Kelley opens with a personal anecdote about once being granted two minutes at a board meeting, then contrasts that with today’s reality where AI-driven concerns make security a core strategic issue. She frames the situation as a dilemma: businesses demand rapid AI-driven innovation, yet AI introduces novel and poorly understood risks. The piece outlines pragmatic responses: build internal alliances, partner with outside experts, and update security playbooks using emerging standards and guidance. The underlying message is that CISOs must seize this moment to shape strategy while quickly adapting to AI’s unique threats.

Context and Relevance

This article is timely for security leaders and executive teams navigating AI adoption. It reflects broader industry trends: board-level focus on AI risk, accelerated by high-profile incidents and the opaque nature of generative models.
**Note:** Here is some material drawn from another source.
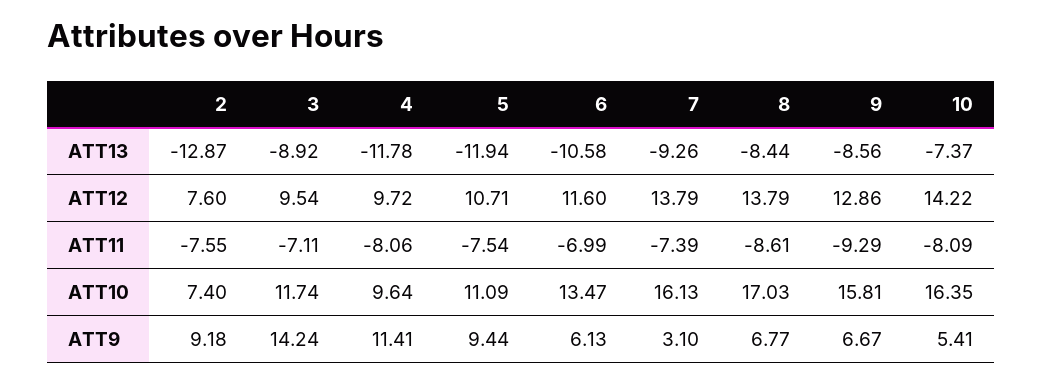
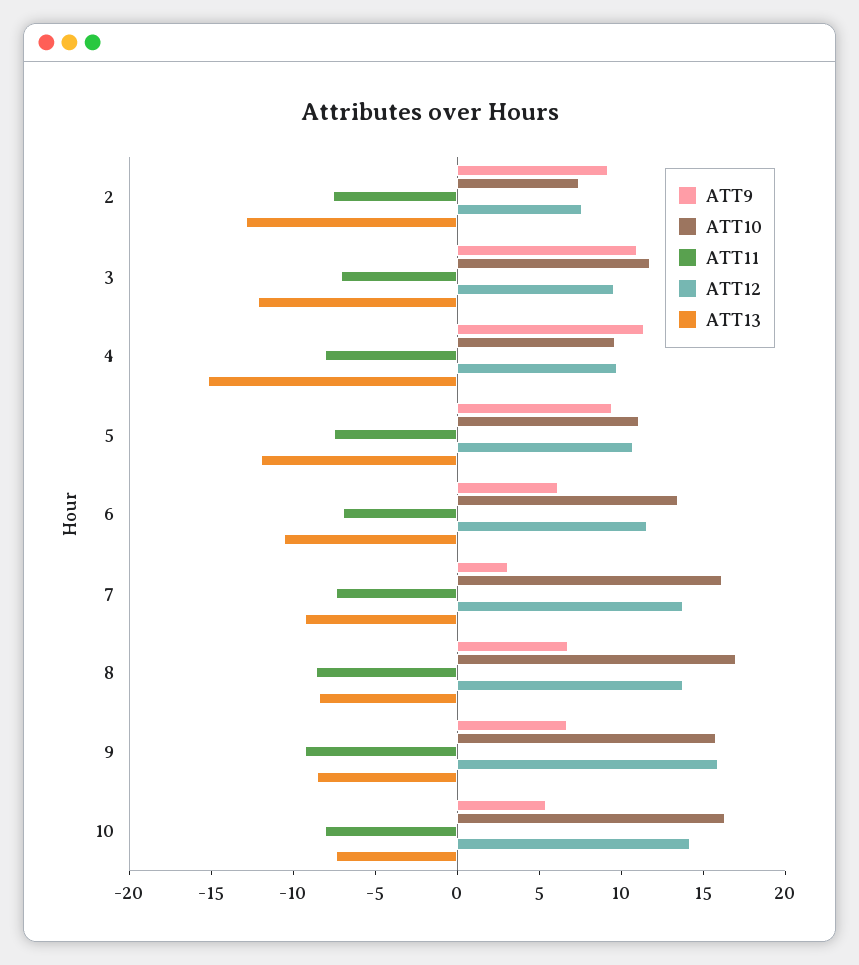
ATT13, 3: -8.92 -> -12
ATT13, 4: -11.78 -> -15
ATT12, 9: 12.86 -> 16
ATT9, 3: 14.24 -> 11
For organisations deploying or planning AI initiatives, the piece underscores why governance, cross-functional integration and external partnerships are now essential components of risk management. It also signals that mature, AI-aware security practices will become a competitive and regulatory expectation.

Why should I read this?

Quick and real — if you work in security or run tech strategy, this explains why the board suddenly cares about your job and why that “seat” is more like a minefield. Short read, big implications: how to stop being the blocker and start being the safety enabler while keeping the business moving.

Author style

Punchy. Kelley uses a sharp anecdote and plain truths to drive home the stakes: this is the moment CISOs have fought for, but it comes with urgent challenges. If you’re responsible for risk or AI adoption, the detail here matters — it’s a call to act, not to celebrate.